### What needs to be done
Report how many lines in the records below contain the word "team". Nothing else belongs in the answer.

### Data for this task
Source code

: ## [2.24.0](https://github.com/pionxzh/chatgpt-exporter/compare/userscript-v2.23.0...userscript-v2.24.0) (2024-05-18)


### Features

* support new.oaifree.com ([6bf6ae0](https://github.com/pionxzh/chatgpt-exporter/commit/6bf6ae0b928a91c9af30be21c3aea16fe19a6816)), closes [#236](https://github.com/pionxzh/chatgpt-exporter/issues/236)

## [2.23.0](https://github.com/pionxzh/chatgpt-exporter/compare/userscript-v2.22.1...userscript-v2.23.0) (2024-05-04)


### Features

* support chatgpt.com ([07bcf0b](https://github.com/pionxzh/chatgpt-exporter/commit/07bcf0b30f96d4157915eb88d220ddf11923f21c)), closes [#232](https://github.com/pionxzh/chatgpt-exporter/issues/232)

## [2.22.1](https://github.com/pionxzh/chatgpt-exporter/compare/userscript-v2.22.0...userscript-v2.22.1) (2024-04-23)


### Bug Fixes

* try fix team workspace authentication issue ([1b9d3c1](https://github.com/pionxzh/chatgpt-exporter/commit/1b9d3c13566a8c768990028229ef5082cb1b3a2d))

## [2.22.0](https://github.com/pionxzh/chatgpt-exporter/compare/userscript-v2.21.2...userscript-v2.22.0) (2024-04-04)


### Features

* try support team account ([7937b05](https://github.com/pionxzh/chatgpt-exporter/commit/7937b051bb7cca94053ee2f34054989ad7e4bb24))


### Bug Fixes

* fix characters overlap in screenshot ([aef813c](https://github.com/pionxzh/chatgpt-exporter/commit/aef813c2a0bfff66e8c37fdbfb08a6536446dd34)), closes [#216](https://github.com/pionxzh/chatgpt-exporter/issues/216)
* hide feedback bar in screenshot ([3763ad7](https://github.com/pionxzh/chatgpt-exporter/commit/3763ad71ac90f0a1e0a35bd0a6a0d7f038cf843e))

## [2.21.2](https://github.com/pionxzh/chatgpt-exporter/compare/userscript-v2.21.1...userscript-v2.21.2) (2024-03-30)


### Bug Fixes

### Answer for this exercise
2